In an Aug. 2 blog post, Unit 42 reported its discovery of a new wave of targeted attacks that Gorgon launched against government organizations throughout the world, starting in early 2018. This campaign employed spear phishing emails leveraging Word documents exploiting the Microsoft Office/WordPad remote code execution vulnerability CVE-2017-0199.
These emails would purport to come from seemingly credible individuals like a Pakistani military officer, and feature subject lines bearing political or military news topics. (e.g. Afghan Bomb Blast report by ISI" and "Pakistan eying Sukhoi-35 fighter planes as part of defense deal from Russia 2018.143."
Final payloads delivered during this campaign included various remote access trojans such as NanoCoreRAT, QuasarRAT and NJRAT.
At the same time period, Gorgon also engaged in less targeted malspam campaigns, featuring phishing emails sent to a wide array industries, typically with lures pertaining to purchase orders of the SWIFT banking messaging service. The most common payloads delivered in these attacks were NJRAT, RevengeRAT, the information stealer LokiBot, RemcosRAT and NanoCoreRAT.

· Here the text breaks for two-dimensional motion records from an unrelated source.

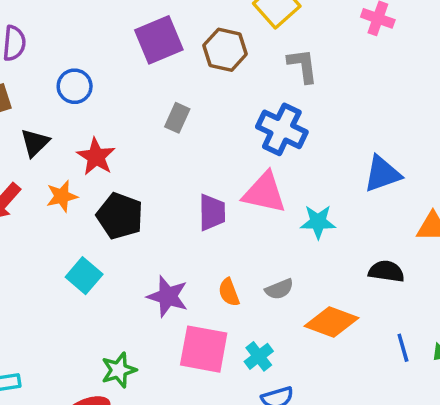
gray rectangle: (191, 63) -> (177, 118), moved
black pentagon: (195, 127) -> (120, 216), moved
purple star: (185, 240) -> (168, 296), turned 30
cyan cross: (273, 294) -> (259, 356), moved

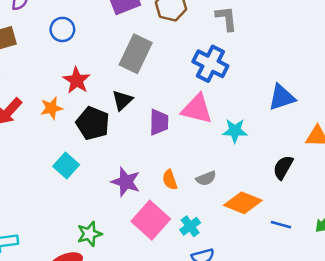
gray rectangle: (177, 118) -> (136, 54), size x1.8
black triangle: (35, 143) -> (122, 100), moved
black semicircle: (386, 271) -> (283, 167), turned -70
blue line: (403, 348) -> (281, 225), moved, turned -60
pink square: (204, 349) -> (151, 220), turned 30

"Using numerous decoy documents and phishing emails, both styles of attacks lacked overall sophistication, but the effectiveness of this group and campaign cannot be denied," Unit 42's blog post stated.
Gorgon's cybercriminal and cyber espionage campaigns have shared numerous traits -- among them, the use of Bitly URL shorteners. According to Palo Alto Networks, the most recent cybercriminal campaign has generated more than than 132,800 Bitly clicks from mid-February through Aug. 2. Other commonalities include malware payloads, the command-and-control infrastructure, and even the presence of several operational security flaws that helped the researchers gain better insight into the attacks and the composition of Gorgon.

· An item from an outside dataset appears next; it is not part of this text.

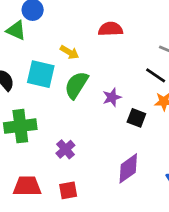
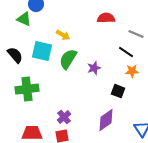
red semicircle: (111, 29) -> (106, 18), moved
black square: (136, 118) -> (118, 91), moved
purple cross: (65, 149) -> (64, 117), moved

Palo Alto Networks singled out one particular Gorgon members, nicknamed "fudpages," who is linked to a Microsoft Word doc designed to download malware from recently added domain, whose WHOIS record includes a Pakistani address. Further investigation led to the discovery of two additional domains using the term Fudpage. The researchers since concluded that Fudpage "appears to be a small marketplace selling bulletproof hosting, RDP sessions, fake documents and a litany of additional malicious wares," said the blog post.